Try it = Only a number is required: the count of lines in the material below that contain "Gerber".

━━ Dataset records ━━

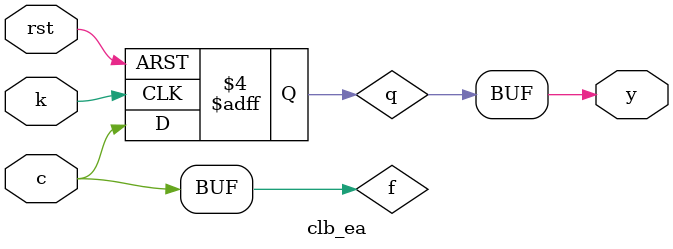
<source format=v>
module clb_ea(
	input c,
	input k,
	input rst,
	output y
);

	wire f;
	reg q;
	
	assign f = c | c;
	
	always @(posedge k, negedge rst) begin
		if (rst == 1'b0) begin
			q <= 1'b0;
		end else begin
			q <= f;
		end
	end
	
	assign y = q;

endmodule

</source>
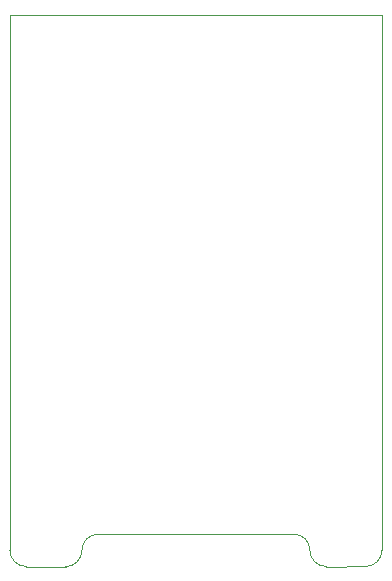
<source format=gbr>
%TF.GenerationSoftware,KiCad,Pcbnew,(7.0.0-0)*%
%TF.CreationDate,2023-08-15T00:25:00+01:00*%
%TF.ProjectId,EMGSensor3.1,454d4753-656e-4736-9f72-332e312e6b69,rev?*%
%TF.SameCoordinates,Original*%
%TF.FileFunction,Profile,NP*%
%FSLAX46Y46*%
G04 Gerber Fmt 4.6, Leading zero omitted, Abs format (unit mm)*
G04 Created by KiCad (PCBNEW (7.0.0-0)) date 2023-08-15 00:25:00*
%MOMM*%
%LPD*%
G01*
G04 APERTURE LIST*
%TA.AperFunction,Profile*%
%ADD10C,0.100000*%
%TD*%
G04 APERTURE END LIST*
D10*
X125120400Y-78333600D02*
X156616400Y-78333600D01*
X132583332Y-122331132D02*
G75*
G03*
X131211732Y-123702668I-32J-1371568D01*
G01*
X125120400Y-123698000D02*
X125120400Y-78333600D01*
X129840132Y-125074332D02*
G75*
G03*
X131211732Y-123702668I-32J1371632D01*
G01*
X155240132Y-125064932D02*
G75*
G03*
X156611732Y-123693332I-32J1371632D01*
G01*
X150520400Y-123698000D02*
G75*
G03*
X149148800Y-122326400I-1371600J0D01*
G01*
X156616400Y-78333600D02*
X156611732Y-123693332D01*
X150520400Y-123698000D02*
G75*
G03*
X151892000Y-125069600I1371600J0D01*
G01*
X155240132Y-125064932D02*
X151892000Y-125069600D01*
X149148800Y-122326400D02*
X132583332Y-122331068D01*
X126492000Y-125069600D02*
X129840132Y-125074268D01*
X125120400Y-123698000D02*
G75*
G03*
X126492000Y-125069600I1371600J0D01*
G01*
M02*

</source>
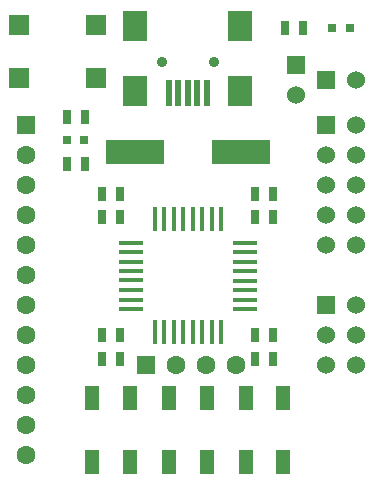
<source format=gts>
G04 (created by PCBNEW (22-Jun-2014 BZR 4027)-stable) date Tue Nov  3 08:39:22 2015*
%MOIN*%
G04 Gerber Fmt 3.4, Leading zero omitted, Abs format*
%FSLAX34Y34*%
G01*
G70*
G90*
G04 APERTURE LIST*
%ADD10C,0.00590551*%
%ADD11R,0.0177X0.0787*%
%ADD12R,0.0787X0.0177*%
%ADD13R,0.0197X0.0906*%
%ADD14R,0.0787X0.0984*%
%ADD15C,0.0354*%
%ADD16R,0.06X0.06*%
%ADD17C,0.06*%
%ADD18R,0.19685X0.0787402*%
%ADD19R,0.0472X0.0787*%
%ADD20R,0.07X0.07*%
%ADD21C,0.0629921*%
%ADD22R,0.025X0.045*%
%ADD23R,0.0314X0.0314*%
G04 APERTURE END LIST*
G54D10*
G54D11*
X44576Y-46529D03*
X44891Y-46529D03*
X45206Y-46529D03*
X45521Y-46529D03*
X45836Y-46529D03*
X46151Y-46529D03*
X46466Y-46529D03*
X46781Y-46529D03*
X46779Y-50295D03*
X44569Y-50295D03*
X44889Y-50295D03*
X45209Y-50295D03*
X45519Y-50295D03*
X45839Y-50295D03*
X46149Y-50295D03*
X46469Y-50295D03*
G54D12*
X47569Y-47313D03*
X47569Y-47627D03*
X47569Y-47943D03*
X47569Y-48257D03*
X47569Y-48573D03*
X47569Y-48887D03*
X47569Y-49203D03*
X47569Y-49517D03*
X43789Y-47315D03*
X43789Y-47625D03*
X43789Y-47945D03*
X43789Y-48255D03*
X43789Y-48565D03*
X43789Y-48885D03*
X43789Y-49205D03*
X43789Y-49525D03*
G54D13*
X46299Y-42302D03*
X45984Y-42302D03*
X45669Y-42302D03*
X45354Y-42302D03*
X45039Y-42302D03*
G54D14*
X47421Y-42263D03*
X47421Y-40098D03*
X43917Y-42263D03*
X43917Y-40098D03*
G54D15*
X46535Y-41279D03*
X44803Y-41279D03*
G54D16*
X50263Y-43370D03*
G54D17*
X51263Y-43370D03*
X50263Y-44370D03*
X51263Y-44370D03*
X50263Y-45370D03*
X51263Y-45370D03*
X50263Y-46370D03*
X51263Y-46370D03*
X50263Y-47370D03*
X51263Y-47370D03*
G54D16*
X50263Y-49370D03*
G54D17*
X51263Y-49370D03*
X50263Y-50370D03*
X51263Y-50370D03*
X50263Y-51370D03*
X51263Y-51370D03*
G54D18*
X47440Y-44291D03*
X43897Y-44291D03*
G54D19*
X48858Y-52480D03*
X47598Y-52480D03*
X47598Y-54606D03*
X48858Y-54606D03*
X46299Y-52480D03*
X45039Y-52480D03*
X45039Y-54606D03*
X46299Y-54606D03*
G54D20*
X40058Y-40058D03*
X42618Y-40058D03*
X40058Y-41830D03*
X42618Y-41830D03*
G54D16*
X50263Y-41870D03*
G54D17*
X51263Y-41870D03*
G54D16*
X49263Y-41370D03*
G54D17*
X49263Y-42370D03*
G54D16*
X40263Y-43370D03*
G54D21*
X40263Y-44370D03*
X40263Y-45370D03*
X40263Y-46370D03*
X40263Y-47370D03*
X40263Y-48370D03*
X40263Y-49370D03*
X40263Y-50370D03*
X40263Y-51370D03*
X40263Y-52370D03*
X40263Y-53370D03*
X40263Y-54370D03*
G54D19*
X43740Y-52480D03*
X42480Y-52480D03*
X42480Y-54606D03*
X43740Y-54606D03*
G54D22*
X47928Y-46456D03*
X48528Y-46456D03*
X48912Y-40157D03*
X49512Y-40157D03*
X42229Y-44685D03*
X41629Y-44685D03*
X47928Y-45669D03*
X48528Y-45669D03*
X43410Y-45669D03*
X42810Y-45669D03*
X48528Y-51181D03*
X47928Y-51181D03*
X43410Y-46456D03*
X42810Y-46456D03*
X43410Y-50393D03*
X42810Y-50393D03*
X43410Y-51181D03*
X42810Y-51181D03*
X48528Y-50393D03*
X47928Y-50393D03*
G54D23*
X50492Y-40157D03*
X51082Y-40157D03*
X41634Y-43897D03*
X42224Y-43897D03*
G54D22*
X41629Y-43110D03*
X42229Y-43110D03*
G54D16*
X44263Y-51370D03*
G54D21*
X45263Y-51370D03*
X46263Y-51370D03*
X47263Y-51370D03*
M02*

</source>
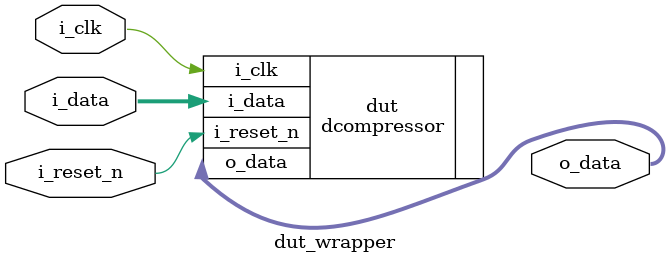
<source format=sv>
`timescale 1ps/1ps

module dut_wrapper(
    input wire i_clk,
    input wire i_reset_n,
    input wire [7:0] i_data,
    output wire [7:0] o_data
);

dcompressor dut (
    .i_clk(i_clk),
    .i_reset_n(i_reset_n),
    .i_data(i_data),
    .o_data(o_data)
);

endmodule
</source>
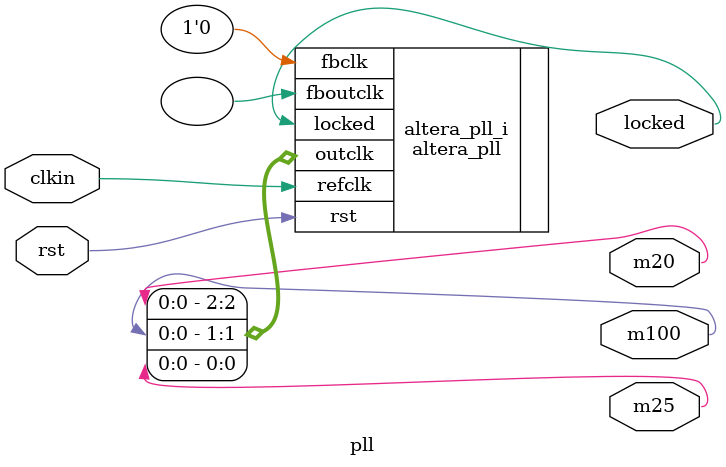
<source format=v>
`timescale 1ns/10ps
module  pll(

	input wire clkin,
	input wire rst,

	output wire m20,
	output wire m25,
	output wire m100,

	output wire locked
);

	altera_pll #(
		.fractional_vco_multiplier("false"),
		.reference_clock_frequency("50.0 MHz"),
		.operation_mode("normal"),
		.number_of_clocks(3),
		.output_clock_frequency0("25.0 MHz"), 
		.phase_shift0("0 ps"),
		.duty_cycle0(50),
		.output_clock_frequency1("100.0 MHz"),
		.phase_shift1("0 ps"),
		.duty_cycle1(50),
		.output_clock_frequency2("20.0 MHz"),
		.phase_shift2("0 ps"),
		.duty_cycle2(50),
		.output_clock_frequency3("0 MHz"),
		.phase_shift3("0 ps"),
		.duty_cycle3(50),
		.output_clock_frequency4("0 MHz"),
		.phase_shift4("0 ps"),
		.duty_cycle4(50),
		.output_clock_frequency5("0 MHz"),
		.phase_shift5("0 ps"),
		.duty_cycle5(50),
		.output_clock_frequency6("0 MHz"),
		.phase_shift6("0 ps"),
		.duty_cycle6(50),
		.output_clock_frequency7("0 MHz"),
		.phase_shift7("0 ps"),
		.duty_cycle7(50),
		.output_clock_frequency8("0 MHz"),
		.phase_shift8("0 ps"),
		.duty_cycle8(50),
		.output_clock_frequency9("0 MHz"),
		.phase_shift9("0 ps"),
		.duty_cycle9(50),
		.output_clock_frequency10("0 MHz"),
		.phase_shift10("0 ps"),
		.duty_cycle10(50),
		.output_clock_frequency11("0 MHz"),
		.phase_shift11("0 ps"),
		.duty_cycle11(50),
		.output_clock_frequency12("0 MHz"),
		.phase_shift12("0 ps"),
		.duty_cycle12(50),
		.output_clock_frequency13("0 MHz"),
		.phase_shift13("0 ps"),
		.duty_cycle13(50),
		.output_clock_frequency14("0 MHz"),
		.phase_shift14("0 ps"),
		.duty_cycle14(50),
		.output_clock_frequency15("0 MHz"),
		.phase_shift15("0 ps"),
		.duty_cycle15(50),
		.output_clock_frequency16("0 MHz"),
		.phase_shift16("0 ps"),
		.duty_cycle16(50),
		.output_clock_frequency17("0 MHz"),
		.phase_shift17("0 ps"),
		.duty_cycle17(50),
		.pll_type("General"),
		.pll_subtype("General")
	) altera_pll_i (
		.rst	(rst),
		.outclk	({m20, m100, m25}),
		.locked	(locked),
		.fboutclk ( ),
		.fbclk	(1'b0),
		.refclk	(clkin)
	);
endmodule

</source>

━━━

Answer to this problem = 2